Some concepts involved may not appeal to all people. It’s tailored for women who might find they’re overwhelmed with options, and need a strategy to make sure she doesn’t waste anyone’s time. This is also for women who have too many options and aren’t quite ready to make a choice.
The Ground Rules
Don’t assume exclusivity unless there’s been discussion and a mutual, spoken agreement. But don’t bring up the other people you’re dating unless you’re specifically asked to.
Decide ahead of time how long you’re going to “play the field.”
Define what constitutes “dating” activities and what constitutes “relationship” activities. For some people, things like sex, physical contact like holding hands, and meeting friends and family would be considered dating activities. Others may consider some or all of those to be dating activities.
Why This Works
Dating more than one guy at the same time automatically places the woman in a more proactive and attractive state of mind. Instead of “settling for” a guy, she’s “choosing” one.
Dating multiple guys at the same time forces unattractive personality traits and habits into the spotlight. You won’t ever be left wondering why one guy didn’t text, back or why another guy broke his date with you. You won’t have the attention span, or the time, to care.
Once you make your final decision on which one to stick with, you’ll feel encouraged by your proactive decision-making process, rather than surrendering yourself to just the idea of someone. You’ll end up highly valuing the guy you chose, and he’ll feel likewise.
How To Proceed
Pick your top three candidates. Choose wisely. You’ll be expending a significant amount of energy and time on this process. Make sure the guys are worth it! Be sure they’re pretty evenly matched. Understand there’s a hierarchy of attractiveness, and rank them. If you detect any red flags in any one of them, drop the guy and replace him.
Set a time frame, and within it go out on multiple dates with each of the three guys. This should give you the chance to get to know them all pretty well.
Start noticing who you’d prefer to spend your time with. Spread out or cluster your dates when necessary. Your preference should develop naturally. But remember, you might not end up with any of the three in the long run.

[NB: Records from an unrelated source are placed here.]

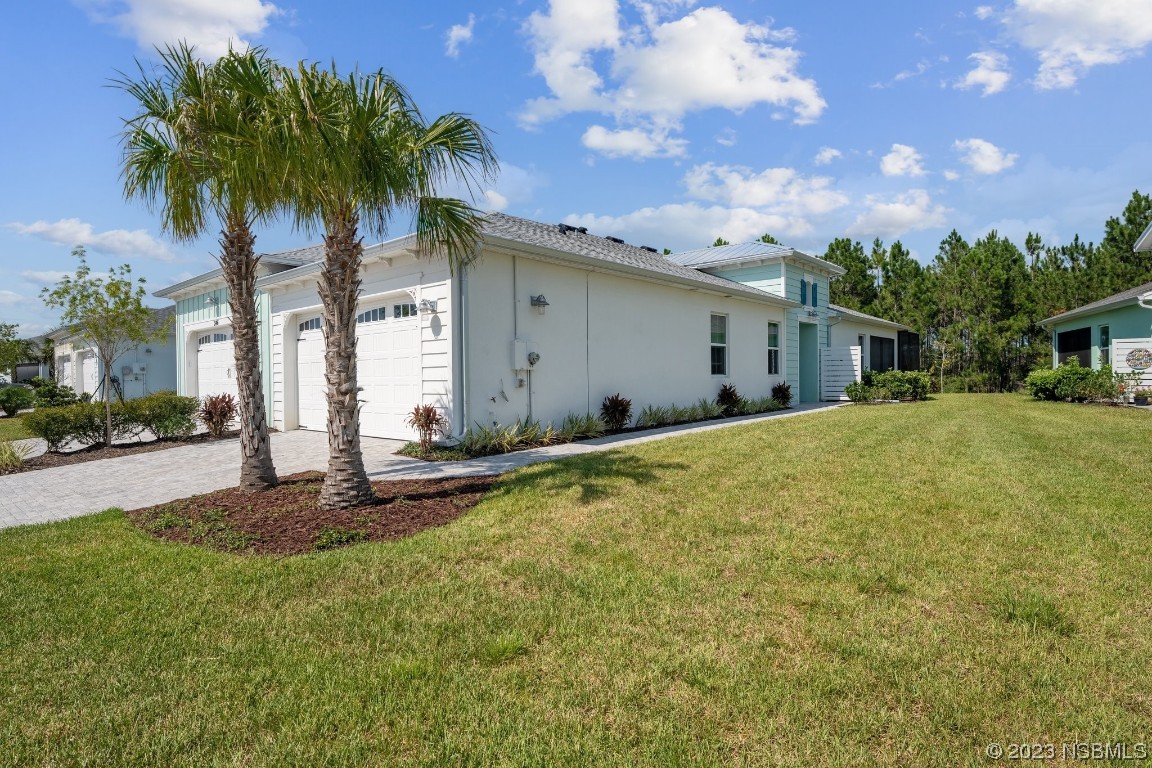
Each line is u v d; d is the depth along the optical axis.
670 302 12.78
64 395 18.86
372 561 4.05
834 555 3.99
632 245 17.48
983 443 8.52
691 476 6.29
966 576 3.59
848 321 21.98
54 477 7.96
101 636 3.03
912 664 2.64
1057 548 4.01
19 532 5.06
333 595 3.51
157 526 5.09
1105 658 2.66
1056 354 23.59
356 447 5.59
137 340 11.75
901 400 18.31
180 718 2.33
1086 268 26.03
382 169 5.23
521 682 2.56
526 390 9.62
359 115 5.03
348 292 5.54
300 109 4.69
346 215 5.47
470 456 8.30
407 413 9.63
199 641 2.97
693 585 3.56
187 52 5.48
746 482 6.00
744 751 2.11
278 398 12.45
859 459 7.21
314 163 4.70
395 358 9.90
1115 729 2.19
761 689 2.47
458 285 8.65
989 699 2.38
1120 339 16.72
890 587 3.47
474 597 3.45
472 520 4.95
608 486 5.88
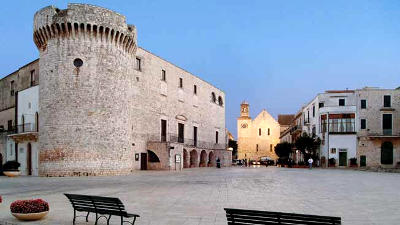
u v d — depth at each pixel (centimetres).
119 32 3997
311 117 7669
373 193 2122
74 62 3791
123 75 4103
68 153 3694
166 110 5803
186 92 6550
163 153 5100
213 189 2309
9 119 5156
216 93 8056
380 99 6581
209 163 7394
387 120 6544
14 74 5200
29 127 4428
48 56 3859
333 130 6688
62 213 1457
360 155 6512
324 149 6775
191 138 6688
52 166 3700
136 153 4947
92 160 3741
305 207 1570
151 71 5416
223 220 1266
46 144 3759
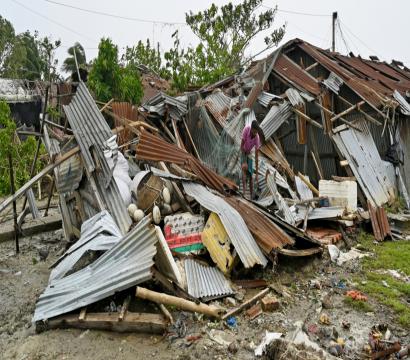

Remember that dating multiple guys at once is not easy. It can strain your emotions and your finances. It can be difficult mentally and physically. You’ll have to learn how to multi-task, if you’re not good at it already, and to leave some time to yourself. And no matter what, don’t get the guys mixed up!
But dating three guys at once should give you much clarity regarding what each guy is and isn’t doing for you.
About half-way through your time frame, you should cut loose the guy in last place. As your time frame draws to a close, take time to focus, compare and reflect as you decide which guy to choose.
Finally, at the end of your time frame, make your decision. Choose your top guy and dive in! Have fun in the process. And be prepared to learn a lot about yourself.